The analysis of the pattern of recurrence shows that after this aggressive chemoradiation approach the patients failed in the primary site but not necessarily in the same location and rarely in the inguinal area. The median time for recurrence was 28 months. No statistical significance was found between the radiation technique and local failure. In literature the reported median time to local failure is 18 months. The reason for this delay could be that anal canal cancers are multifocal in nature and related to infectious precancerous lesions as seen in cervical malignancies. Late failures could be related to HPV infection which unfortunately is on the rise in today’s society. There is still the big question about radiation volume to be treated and this is still unresolved. The normal lymphatic drainage of the anal canal is perirectal, the internal iliac and the inguinal lymph nodes. The perirectal and inguinal nodal recurrences are quite rare in the literature. Whether we should treat smaller volume with radiation and thereby decrease skin toxicity seems very attractive but not accepted universally yet. The acute toxicity of combined approach is on the higher side. The risk is outweighed by the benefit achieved in local control and colostomy free survival and possible reduction in deaths from the disease.

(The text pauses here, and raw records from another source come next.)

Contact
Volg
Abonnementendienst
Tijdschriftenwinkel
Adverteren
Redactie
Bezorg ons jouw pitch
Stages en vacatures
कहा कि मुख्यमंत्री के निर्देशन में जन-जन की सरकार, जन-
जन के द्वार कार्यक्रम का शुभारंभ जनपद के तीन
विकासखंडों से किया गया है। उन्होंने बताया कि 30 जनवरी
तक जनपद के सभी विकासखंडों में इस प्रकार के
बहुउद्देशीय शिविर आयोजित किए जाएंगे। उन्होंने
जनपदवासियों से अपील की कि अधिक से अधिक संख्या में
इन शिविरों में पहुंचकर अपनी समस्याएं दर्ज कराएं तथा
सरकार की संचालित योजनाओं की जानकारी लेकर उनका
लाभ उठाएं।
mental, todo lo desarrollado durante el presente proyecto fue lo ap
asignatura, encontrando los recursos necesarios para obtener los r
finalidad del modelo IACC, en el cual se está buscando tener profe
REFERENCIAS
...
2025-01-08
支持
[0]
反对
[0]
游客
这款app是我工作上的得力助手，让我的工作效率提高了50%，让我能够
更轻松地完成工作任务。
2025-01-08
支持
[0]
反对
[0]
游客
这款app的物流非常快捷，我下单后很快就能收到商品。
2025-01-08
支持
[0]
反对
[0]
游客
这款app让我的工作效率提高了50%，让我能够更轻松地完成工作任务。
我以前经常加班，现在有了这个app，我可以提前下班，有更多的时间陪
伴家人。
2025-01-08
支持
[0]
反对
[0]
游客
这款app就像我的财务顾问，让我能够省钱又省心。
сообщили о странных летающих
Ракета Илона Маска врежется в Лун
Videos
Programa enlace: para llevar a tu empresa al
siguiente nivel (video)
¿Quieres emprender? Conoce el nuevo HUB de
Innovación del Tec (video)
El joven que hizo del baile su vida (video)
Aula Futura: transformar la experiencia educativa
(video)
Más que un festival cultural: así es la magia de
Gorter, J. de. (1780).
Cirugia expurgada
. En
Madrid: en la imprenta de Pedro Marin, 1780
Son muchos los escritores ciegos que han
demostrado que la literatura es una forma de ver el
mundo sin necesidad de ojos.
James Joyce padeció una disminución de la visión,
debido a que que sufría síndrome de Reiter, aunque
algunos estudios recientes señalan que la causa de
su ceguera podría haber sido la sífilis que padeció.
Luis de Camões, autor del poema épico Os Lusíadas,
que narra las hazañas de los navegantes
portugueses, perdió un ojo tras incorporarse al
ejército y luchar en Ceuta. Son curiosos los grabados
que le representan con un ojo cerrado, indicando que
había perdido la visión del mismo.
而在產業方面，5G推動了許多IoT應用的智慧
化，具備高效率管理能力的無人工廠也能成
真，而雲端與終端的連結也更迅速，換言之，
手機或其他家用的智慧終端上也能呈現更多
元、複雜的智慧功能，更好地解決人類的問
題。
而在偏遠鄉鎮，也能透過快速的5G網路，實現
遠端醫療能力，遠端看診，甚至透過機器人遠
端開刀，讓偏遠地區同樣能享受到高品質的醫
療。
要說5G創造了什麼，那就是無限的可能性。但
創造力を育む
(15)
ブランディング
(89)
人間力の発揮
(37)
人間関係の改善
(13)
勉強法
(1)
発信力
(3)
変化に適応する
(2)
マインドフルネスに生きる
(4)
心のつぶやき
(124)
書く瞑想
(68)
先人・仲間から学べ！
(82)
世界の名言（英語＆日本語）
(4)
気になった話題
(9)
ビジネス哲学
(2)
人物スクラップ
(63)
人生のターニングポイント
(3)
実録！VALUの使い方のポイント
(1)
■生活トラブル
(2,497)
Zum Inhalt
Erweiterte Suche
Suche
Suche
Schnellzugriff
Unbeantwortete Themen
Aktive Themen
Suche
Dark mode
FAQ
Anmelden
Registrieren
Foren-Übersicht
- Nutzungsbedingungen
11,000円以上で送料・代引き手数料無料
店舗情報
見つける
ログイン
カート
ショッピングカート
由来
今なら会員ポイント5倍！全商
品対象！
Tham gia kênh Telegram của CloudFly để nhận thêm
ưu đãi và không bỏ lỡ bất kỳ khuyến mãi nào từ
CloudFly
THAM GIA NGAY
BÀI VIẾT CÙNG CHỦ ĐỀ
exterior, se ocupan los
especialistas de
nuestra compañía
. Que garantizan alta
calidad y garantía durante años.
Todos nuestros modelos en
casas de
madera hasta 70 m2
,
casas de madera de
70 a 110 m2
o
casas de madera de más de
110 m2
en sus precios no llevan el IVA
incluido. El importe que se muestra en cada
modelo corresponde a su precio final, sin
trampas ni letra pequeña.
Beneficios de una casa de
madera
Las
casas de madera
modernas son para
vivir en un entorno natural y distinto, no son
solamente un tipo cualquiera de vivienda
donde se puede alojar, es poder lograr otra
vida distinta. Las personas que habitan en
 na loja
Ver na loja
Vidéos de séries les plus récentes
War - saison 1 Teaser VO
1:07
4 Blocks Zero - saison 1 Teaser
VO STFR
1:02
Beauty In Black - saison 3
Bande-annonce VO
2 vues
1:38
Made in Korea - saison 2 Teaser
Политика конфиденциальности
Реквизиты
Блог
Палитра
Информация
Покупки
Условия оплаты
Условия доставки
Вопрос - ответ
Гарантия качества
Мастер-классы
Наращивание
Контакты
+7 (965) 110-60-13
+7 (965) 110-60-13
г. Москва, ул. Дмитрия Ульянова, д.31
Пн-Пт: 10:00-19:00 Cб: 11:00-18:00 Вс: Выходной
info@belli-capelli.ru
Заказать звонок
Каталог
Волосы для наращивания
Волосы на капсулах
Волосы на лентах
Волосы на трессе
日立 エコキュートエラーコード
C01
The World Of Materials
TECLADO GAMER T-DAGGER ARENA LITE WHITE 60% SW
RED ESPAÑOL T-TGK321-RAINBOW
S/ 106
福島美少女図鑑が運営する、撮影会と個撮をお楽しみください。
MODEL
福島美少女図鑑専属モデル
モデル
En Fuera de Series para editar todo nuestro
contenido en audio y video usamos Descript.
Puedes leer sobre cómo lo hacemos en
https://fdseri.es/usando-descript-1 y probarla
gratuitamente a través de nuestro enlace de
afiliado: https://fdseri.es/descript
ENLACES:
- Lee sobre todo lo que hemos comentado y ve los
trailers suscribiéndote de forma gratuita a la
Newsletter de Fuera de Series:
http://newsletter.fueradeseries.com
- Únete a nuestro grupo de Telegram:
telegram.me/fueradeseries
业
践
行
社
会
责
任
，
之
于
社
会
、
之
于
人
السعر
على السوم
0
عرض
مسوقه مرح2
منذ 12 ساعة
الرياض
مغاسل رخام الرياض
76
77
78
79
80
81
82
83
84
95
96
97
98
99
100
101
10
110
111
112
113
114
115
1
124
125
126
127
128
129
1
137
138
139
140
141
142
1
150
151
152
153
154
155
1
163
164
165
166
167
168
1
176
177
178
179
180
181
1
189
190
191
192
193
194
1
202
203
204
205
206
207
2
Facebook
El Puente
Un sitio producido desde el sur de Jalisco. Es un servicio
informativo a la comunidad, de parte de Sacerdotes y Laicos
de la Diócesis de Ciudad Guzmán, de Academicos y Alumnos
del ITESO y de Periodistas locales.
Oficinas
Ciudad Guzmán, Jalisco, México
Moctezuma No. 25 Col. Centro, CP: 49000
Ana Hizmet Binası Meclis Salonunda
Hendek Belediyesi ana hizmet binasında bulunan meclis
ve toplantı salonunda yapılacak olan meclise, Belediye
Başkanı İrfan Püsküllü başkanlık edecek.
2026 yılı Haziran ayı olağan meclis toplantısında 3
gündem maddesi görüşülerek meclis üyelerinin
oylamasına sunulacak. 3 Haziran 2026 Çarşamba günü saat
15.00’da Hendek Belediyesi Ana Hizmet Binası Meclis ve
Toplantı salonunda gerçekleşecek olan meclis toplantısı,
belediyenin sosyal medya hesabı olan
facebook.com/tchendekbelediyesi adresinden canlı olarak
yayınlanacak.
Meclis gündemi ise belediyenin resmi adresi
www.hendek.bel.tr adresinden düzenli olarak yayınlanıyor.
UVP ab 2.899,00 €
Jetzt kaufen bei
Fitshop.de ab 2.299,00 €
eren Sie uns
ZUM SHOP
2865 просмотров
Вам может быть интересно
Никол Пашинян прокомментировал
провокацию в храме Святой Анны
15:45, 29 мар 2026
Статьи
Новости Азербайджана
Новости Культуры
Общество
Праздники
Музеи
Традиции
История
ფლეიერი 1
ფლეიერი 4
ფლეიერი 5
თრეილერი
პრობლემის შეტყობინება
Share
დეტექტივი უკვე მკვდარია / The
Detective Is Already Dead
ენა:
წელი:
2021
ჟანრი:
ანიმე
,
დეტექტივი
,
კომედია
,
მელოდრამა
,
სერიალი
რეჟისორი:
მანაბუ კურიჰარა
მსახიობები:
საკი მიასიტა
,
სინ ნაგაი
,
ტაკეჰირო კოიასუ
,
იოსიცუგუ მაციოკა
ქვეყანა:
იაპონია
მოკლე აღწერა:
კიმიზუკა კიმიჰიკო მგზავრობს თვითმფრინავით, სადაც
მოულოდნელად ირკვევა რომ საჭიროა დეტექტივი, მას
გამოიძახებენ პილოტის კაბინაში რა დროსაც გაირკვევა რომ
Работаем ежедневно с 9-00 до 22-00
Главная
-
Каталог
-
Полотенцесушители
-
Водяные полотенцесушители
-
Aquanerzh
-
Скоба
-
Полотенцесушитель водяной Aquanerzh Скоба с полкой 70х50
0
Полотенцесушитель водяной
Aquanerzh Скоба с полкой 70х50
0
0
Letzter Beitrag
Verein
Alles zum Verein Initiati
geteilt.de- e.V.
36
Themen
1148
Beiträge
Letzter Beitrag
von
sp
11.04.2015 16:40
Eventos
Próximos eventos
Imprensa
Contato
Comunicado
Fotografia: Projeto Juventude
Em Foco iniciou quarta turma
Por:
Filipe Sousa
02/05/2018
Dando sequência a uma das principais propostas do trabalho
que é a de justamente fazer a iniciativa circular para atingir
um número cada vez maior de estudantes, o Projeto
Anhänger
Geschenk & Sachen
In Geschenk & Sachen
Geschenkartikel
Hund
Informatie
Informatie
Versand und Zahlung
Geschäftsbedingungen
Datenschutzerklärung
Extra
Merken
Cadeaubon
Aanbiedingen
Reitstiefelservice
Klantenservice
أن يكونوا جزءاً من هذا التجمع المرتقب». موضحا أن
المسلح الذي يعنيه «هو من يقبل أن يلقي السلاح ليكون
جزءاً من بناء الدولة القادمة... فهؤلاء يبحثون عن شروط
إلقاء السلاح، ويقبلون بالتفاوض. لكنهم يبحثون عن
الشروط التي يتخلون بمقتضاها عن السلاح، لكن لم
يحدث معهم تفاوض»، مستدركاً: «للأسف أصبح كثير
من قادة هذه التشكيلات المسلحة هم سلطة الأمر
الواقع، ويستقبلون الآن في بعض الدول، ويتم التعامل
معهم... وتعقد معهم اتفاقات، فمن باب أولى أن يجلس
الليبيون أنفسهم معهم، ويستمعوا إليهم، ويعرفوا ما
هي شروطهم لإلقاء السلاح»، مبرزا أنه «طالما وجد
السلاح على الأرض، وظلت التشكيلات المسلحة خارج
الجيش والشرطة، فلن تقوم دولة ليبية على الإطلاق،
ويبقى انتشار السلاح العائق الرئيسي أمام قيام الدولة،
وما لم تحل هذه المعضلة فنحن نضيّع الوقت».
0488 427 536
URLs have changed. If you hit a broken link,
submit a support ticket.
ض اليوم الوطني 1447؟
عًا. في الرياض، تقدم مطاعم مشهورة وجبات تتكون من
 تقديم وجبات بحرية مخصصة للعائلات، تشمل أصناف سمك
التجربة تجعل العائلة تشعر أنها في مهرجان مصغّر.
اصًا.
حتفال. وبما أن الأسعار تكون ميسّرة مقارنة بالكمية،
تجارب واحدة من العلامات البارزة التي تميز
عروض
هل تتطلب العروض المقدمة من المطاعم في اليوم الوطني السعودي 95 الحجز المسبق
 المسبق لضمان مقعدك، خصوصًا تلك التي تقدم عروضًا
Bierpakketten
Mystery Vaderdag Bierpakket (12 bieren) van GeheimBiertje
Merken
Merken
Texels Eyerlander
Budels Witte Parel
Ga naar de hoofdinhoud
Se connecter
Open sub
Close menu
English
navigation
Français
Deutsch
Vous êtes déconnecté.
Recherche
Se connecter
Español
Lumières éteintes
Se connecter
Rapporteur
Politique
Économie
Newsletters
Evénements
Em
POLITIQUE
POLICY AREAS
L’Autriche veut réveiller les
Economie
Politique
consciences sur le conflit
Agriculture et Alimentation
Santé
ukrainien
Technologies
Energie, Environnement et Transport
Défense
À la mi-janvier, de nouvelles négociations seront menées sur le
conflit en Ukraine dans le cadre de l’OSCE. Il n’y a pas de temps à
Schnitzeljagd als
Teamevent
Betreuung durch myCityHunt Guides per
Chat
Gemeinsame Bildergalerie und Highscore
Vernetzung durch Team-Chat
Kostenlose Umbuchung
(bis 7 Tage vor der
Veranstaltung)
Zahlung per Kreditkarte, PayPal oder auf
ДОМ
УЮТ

In our study colostomy was performed secondary to radiation toxicity in one patient. Continence was reasonably good. In the literature around 65% of patients achieved complete continence .The quality of life (QOL) data in the anal canal is sparse but two studies which looked into it found it to be acceptable. In our data this aspect was not covered so we don’t have information on QOL; however it should be addressed in future trials.
Conclusion
Combined radiochemotherapy for anal canal malignancies is very effective therapy with acceptable but high acute and minimal late side effects. T stage seems to be consistently reported in the literature as a bad prognostic factor affecting outcome. The role of HPV and HIV infection needs to be investigated thoroughly as we will be facing more and more patients in our practice that will fall in this subgroup in near future.